+++ FRAGMENT DOKUMENTU +++

Nie obrażaj się sam... inni zrobią to lepiej!!! /by teściowa tutora mego ;) /

malybob

Callja, widzę, że mamy podobny gust. Też się rozpływam jak słyszę violę da gamba .. Ten instrument to moje - na razie!- niespełnione marzenie :) 

callja

#139
Ja mam w ogóle szmergla na punkcie baroku, a wiadomo - barok bez b.c., a więc i wiolonczeli/gamby nie istnieje... A gdy miałam okazję śpiewać i słuchać "Stabat Mater" A. M. Bononciniego (dwoje skrzypiec i cztery gamby !!!), to już byłam pijana ze szczęścia :) Ach, "Fac me vere" na alt i trzy gamby... aaaaaach !!!
Nie obrażaj się sam... inni zrobią to lepiej!!! /by teściowa tutora mego ;) /

gosia

A skąd ja wytrzasnę gambę (z dobrym gambistą)... Poza tym narzeczony by mnie chyba zabił jak bym mu zaproponowała barokowy zespół smyczkowy...

+++

** ZADANIA **
**1.** Wyjaśnij w jednym do trzech zdań, dlaczego według wypowiedzi podpisanej „gosia” w dyskusji o violi da gamba trudno o barokowy zespół smyczkowy.
**2.** Dopisz dalszy ciąg dyskusji o violi da gamba.
Pozycje pochodzą z innego źródła niż dyskusja o violi da gamba.

+++ DANE DO ĆWICZENIA +++

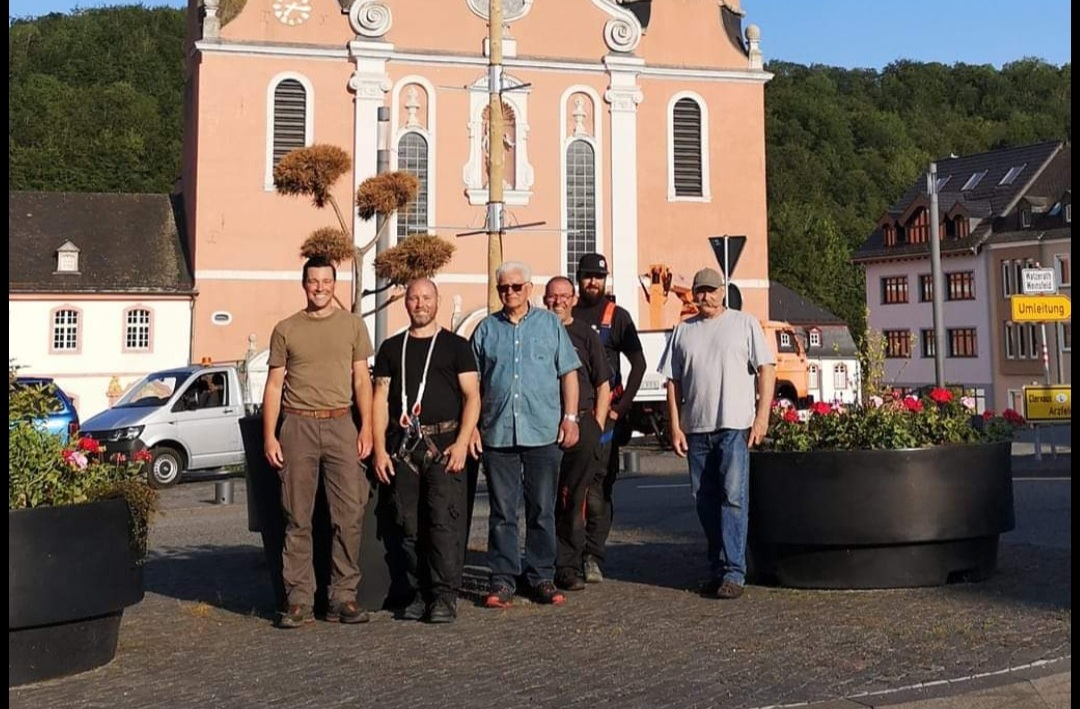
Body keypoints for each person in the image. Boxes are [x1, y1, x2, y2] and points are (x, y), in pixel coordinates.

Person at [262, 255, 375, 628]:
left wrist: (367, 427)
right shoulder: (286, 329)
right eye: (313, 281)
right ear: (304, 284)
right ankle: (298, 600)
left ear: (334, 284)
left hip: (341, 423)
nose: (320, 288)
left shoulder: (353, 325)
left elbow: (362, 380)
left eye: (326, 281)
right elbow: (274, 385)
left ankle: (343, 597)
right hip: (297, 426)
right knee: (297, 516)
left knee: (349, 514)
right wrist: (269, 435)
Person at [659, 267, 776, 600]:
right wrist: (675, 425)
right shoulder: (683, 331)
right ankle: (717, 568)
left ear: (723, 291)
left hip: (734, 426)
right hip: (696, 428)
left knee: (733, 499)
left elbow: (766, 369)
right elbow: (673, 382)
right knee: (704, 502)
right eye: (700, 291)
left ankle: (734, 572)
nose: (705, 296)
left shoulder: (744, 324)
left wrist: (762, 417)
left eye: (711, 290)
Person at [470, 261, 582, 608]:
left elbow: (568, 373)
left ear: (529, 289)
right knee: (502, 512)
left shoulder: (550, 325)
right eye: (503, 287)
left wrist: (570, 418)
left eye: (516, 287)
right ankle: (502, 579)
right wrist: (471, 427)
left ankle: (541, 576)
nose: (510, 293)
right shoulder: (486, 330)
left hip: (543, 432)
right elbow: (472, 384)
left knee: (542, 510)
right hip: (498, 434)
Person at [371, 278, 480, 624]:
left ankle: (445, 596)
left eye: (427, 298)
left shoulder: (456, 346)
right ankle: (420, 592)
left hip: (444, 446)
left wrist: (462, 442)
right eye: (414, 298)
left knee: (443, 524)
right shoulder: (391, 348)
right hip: (404, 448)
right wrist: (379, 449)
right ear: (406, 302)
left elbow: (472, 397)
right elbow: (379, 400)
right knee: (408, 526)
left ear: (438, 301)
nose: (420, 304)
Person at [571, 252, 646, 584]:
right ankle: (568, 554)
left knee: (598, 491)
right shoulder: (568, 314)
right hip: (572, 416)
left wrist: (621, 408)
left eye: (599, 277)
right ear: (578, 278)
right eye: (588, 276)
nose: (593, 282)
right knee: (569, 489)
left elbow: (639, 365)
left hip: (606, 420)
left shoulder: (617, 317)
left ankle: (592, 556)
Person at [543, 276, 610, 592]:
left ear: (573, 299)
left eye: (564, 296)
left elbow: (602, 383)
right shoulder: (538, 331)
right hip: (545, 426)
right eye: (552, 296)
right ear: (544, 299)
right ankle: (545, 563)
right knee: (546, 498)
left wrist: (596, 426)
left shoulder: (586, 335)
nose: (558, 301)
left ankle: (568, 565)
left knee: (575, 499)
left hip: (582, 425)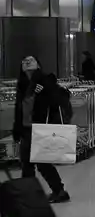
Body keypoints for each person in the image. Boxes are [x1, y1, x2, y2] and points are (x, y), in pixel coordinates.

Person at [13, 56, 71, 204]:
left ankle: (58, 191)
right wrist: (17, 129)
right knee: (27, 164)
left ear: (38, 65)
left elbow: (60, 97)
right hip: (26, 129)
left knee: (42, 163)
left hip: (40, 128)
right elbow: (19, 110)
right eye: (24, 60)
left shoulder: (45, 81)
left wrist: (45, 91)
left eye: (31, 59)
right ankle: (31, 194)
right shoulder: (22, 86)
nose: (27, 61)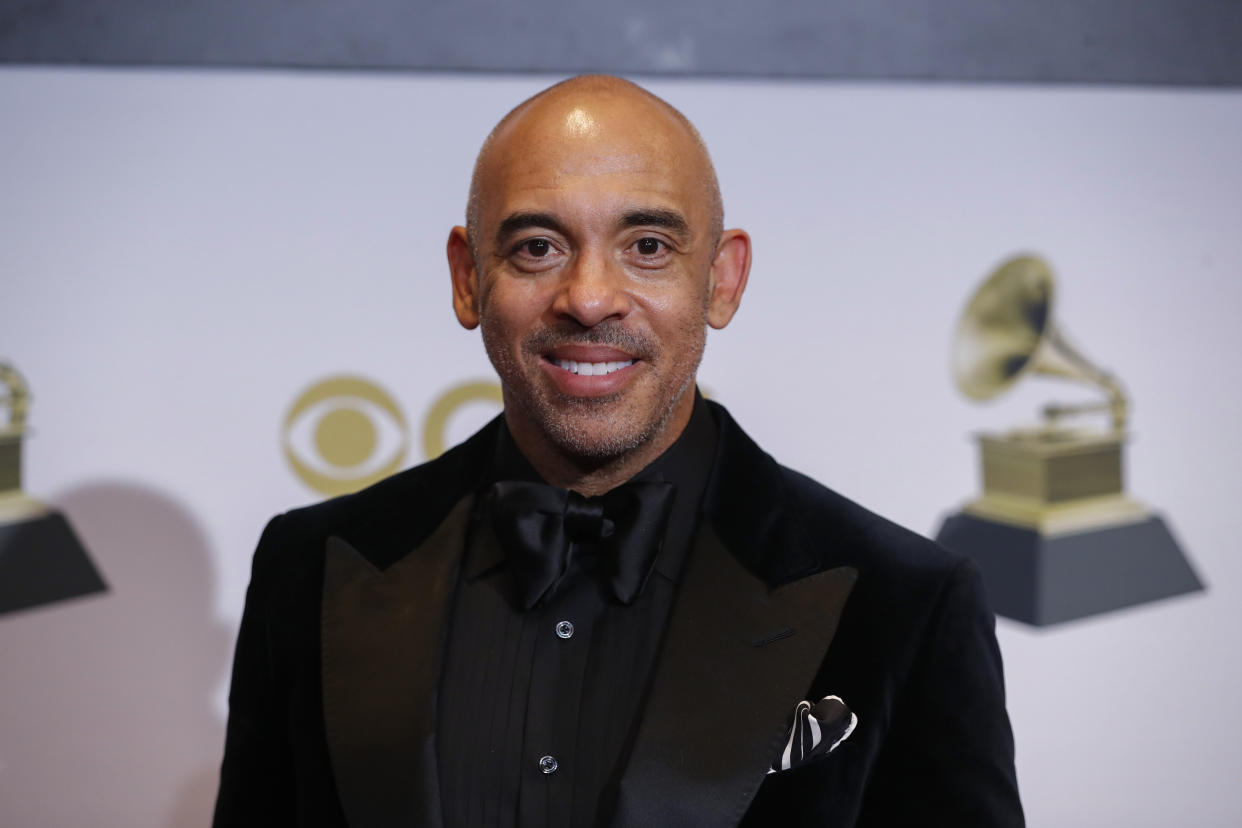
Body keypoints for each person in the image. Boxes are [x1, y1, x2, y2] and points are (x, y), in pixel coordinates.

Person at [213, 75, 1023, 827]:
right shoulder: (313, 567)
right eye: (538, 246)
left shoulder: (904, 604)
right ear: (468, 278)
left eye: (647, 247)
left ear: (723, 279)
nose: (590, 298)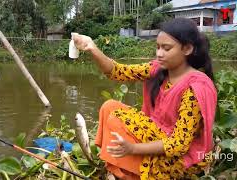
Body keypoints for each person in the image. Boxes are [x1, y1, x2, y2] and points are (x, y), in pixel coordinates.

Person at [72, 18, 217, 179]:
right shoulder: (158, 68)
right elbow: (118, 71)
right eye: (157, 47)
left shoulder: (196, 87)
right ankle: (121, 167)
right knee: (109, 107)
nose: (159, 53)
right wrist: (92, 47)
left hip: (183, 157)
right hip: (158, 133)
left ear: (187, 48)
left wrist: (133, 148)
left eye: (166, 48)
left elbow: (179, 144)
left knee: (116, 121)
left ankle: (130, 171)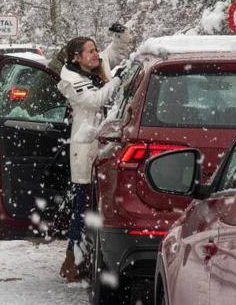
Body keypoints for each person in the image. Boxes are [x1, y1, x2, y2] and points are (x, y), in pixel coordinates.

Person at [56, 25, 133, 283]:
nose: (95, 54)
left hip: (99, 147)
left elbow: (117, 51)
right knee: (82, 208)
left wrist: (120, 34)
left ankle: (86, 259)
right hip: (84, 150)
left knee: (92, 207)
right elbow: (95, 101)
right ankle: (73, 261)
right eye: (89, 51)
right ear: (76, 57)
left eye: (95, 49)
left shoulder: (95, 68)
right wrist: (119, 80)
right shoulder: (71, 81)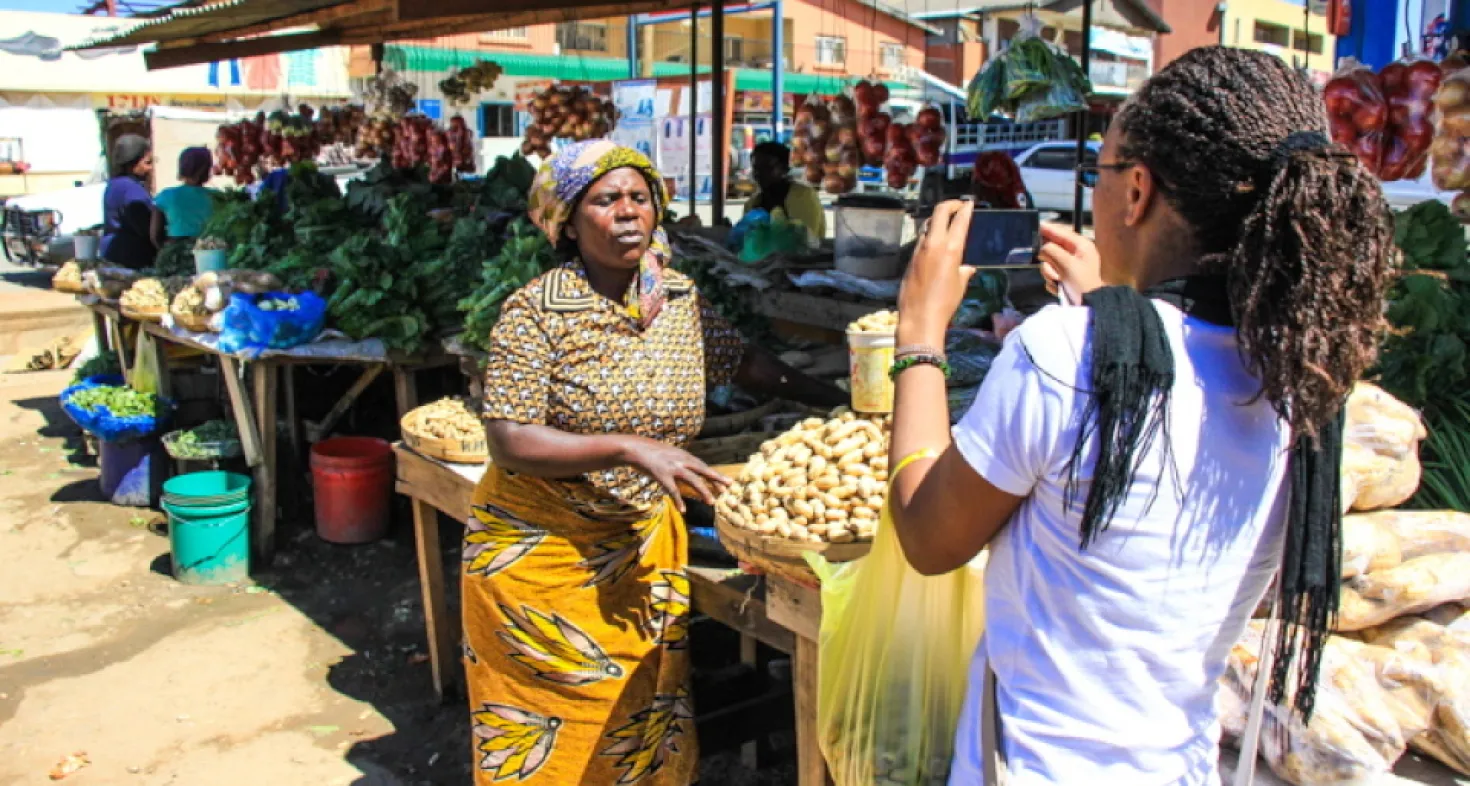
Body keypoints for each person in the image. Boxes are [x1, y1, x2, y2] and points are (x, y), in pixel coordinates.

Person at [885, 47, 1394, 785]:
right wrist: (1109, 312)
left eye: (1103, 173)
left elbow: (929, 538)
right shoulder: (1304, 384)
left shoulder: (1064, 354)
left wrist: (918, 337)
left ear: (1137, 193)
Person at [464, 140, 843, 785]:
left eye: (639, 197)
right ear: (567, 221)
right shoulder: (534, 312)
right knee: (552, 741)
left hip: (640, 552)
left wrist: (837, 399)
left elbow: (744, 363)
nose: (628, 212)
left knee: (641, 725)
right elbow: (509, 437)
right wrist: (627, 446)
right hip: (543, 557)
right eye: (606, 200)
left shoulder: (677, 298)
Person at [745, 141, 826, 240]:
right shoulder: (752, 203)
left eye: (766, 167)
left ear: (784, 168)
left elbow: (803, 241)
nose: (758, 173)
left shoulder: (803, 196)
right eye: (755, 168)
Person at [100, 134, 157, 270]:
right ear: (133, 163)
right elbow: (144, 227)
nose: (150, 168)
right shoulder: (132, 190)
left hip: (111, 254)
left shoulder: (113, 185)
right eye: (147, 163)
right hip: (132, 258)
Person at [151, 147, 216, 247]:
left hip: (176, 250)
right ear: (206, 169)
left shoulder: (166, 196)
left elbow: (155, 235)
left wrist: (167, 251)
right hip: (210, 250)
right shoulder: (218, 197)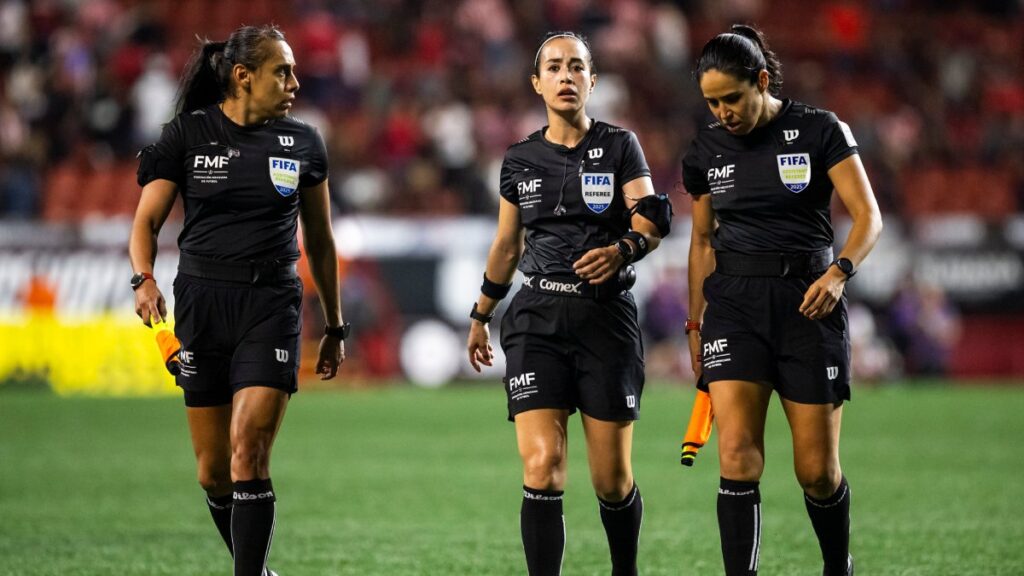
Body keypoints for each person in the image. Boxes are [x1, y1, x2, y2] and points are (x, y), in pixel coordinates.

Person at [129, 25, 349, 576]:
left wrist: (335, 325)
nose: (295, 82)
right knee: (212, 471)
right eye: (283, 71)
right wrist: (143, 279)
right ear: (243, 77)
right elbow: (146, 222)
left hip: (271, 304)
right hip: (202, 302)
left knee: (248, 448)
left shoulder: (303, 143)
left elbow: (320, 241)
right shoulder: (186, 135)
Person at [466, 31, 672, 576]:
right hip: (536, 318)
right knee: (543, 465)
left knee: (611, 480)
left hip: (605, 318)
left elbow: (650, 219)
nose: (566, 76)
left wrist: (625, 248)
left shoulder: (621, 146)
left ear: (592, 80)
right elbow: (508, 246)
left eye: (576, 67)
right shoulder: (518, 160)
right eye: (554, 67)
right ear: (537, 83)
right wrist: (481, 315)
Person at [682, 24, 883, 576]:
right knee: (736, 456)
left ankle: (836, 567)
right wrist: (694, 324)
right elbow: (702, 241)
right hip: (734, 307)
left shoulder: (820, 130)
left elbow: (868, 218)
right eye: (712, 102)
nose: (722, 111)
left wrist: (840, 273)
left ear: (762, 80)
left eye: (732, 98)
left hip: (807, 305)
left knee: (816, 471)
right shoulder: (703, 150)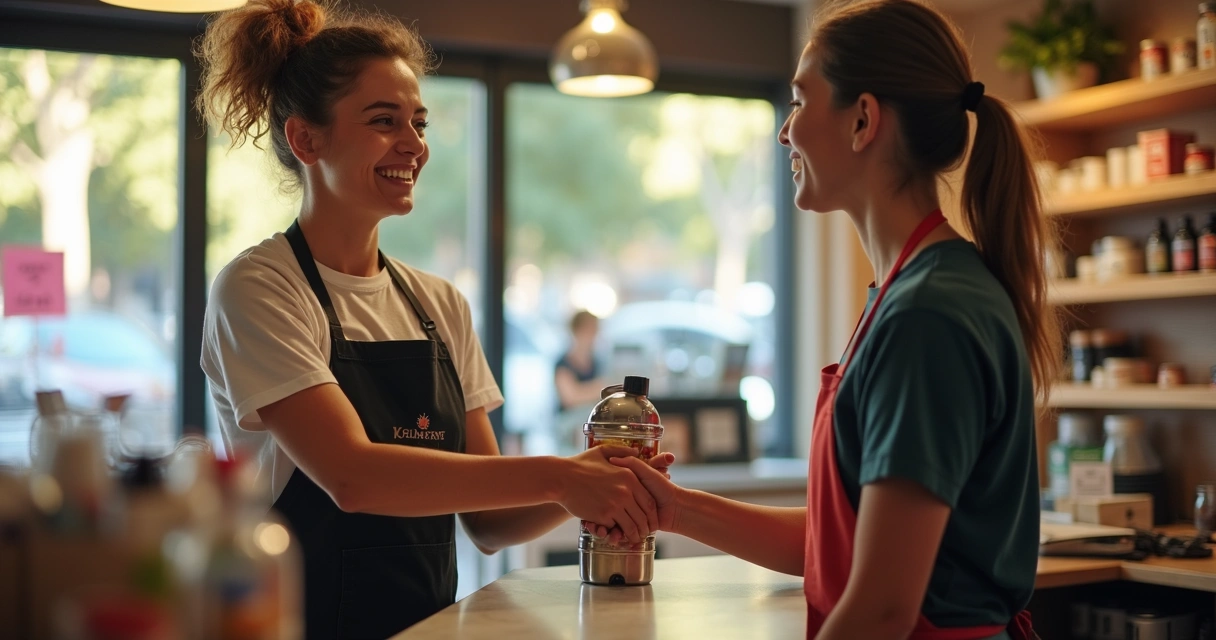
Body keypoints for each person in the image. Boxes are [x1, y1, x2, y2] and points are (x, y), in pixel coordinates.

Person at [196, 1, 663, 637]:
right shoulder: (260, 288)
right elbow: (353, 477)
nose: (414, 145)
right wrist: (561, 476)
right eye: (384, 121)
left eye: (419, 122)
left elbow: (491, 524)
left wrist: (598, 477)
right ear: (305, 139)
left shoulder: (438, 305)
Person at [608, 1, 1056, 638]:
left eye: (798, 100)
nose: (784, 131)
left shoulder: (929, 315)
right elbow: (838, 541)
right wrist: (671, 508)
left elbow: (880, 608)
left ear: (863, 120)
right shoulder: (902, 294)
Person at [554, 310, 609, 413]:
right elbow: (570, 398)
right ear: (577, 331)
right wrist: (598, 389)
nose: (592, 336)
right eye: (588, 330)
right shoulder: (563, 364)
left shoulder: (597, 362)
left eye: (594, 331)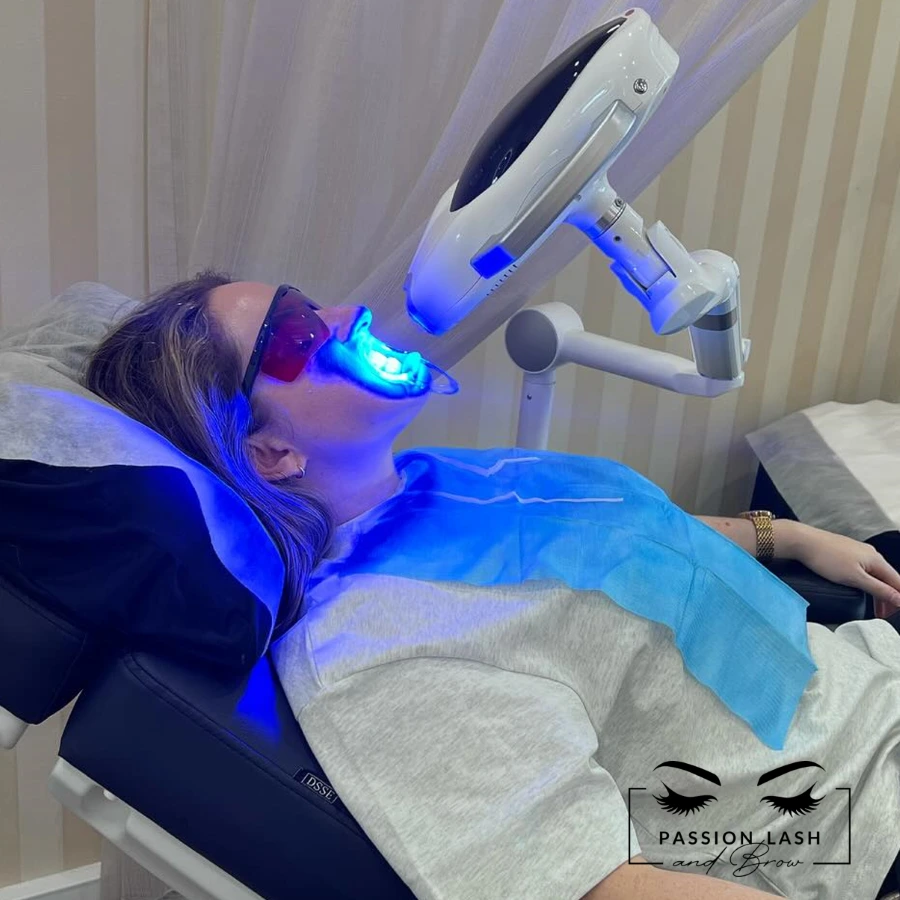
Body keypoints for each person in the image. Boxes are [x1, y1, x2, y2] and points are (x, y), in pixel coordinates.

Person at [86, 271, 900, 900]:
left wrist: (783, 534)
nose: (349, 315)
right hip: (860, 810)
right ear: (269, 454)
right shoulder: (381, 655)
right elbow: (596, 888)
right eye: (297, 334)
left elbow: (612, 542)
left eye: (306, 300)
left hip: (863, 673)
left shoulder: (424, 480)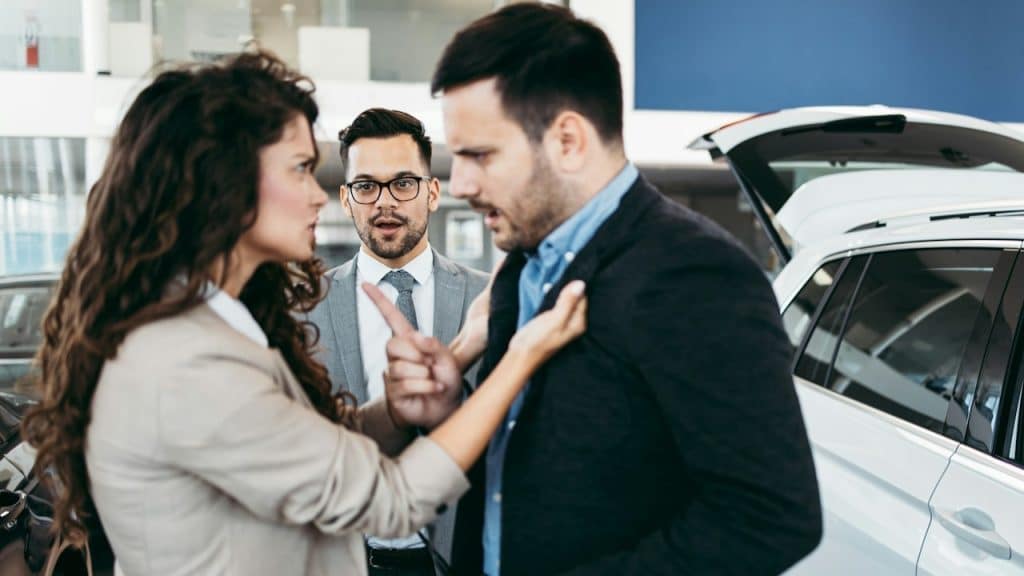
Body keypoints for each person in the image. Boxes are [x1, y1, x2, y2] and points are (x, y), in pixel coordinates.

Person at [19, 51, 586, 576]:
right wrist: (521, 354)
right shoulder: (185, 362)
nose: (320, 195)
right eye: (298, 169)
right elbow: (390, 499)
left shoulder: (216, 328)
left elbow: (319, 449)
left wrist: (412, 393)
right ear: (226, 184)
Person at [381, 4, 823, 575]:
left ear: (567, 140)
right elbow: (528, 465)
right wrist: (450, 413)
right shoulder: (520, 264)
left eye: (479, 155)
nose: (459, 183)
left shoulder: (696, 274)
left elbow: (770, 516)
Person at [307, 108, 488, 575]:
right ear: (346, 200)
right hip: (343, 558)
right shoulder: (303, 311)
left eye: (404, 183)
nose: (385, 202)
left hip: (458, 557)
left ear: (431, 191)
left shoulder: (487, 298)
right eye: (366, 186)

+++

** ODPOWIEDZI **
**1.** Autorka nie wie, skąd wytrzasnąć gambę razem z dobrym gambistą. Poza tym narzeczony chyba by ją zabił, gdyby zaproponowała mu barokowy zespół smyczkowy.

**2.**
A Aria na strunie g, czy Ave Maria może być na wiolonczeli? A może macie jeszcze jakieś pomysły?
No i w ogóle to co decyduje czy instrument jest liturgiczny, czy nie? Albo utwór?

malybob

Jedyny liturgiczny tak ściśle mówiąc to - z tego co wiem- organy..

Kasia

u mnie był flet poprzeczny i było cuuudnie :)


malybob

Aria na strunie G jest też taka oklepana.. Ale piękna.
Nie jestem wiolonczelistką, więc nie wiem czy da radę przetransponować, ale wątpię.. Radzę szukać czegoś specjalnie napisanego na wiolonczelę.
Ja szukałam, ale z repertuarem typowo religijnym nie jest tak prosto.  Na wejście czy wyjście zawsze może być fragment jakiejś suity Bacha.
Znalazłam też wersję Ave Maria Schuberta na wiolonczelę.

callja

#144
Cytat: gosia w 24 Cze 2008, 10:33:42
A skąd ja wytrzasnę gambę (z dobrym gambistą)... Poza tym narzeczony by mnie chyba zabił jak bym mu zaproponowała barokowy zespół smyczkowy...
A Aria na strunie g, czy Ave Maria może być na wiolonczeli? A może macie jeszcze jakieś pomysły?
No i w ogóle to co decyduje czy instrument jest liturgiczny, czy nie? Albo utwór?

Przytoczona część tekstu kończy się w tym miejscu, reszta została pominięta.